What the exercise asks » Only an exact copy of the records, from the line with "vfov_deg: 9.2" through the last line, is wanted.

Excerpted data »

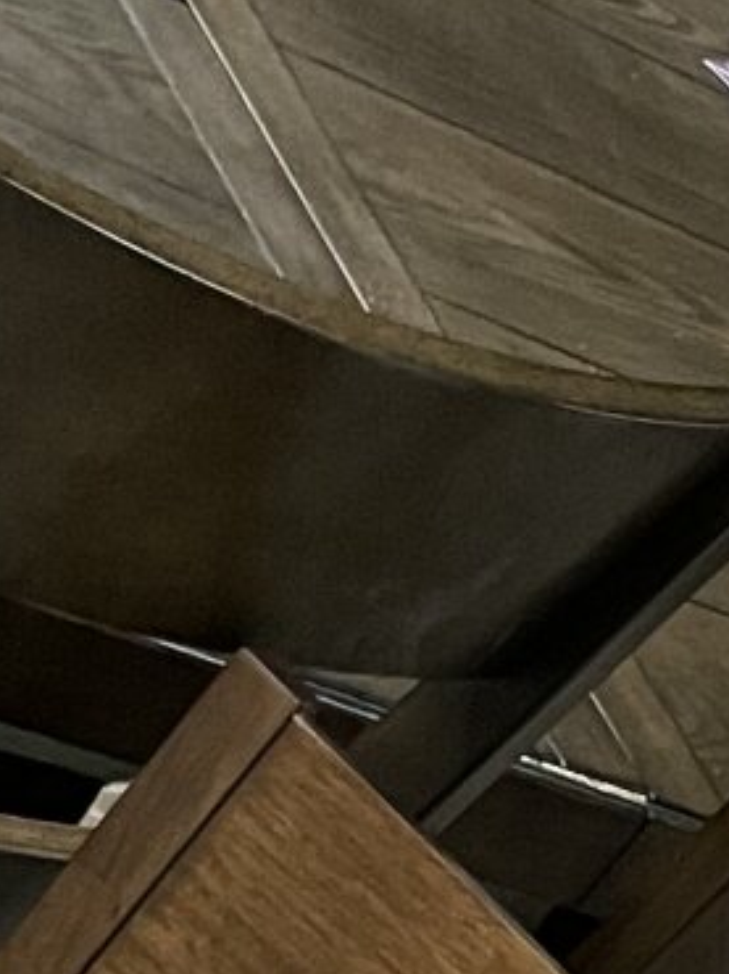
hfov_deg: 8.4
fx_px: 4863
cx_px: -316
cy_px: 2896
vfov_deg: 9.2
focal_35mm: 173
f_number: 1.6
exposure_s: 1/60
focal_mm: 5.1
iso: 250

Result of the exercise »
vfov_deg: 9.2
focal_35mm: 173
f_number: 1.6
exposure_s: 1/60
focal_mm: 5.1
iso: 250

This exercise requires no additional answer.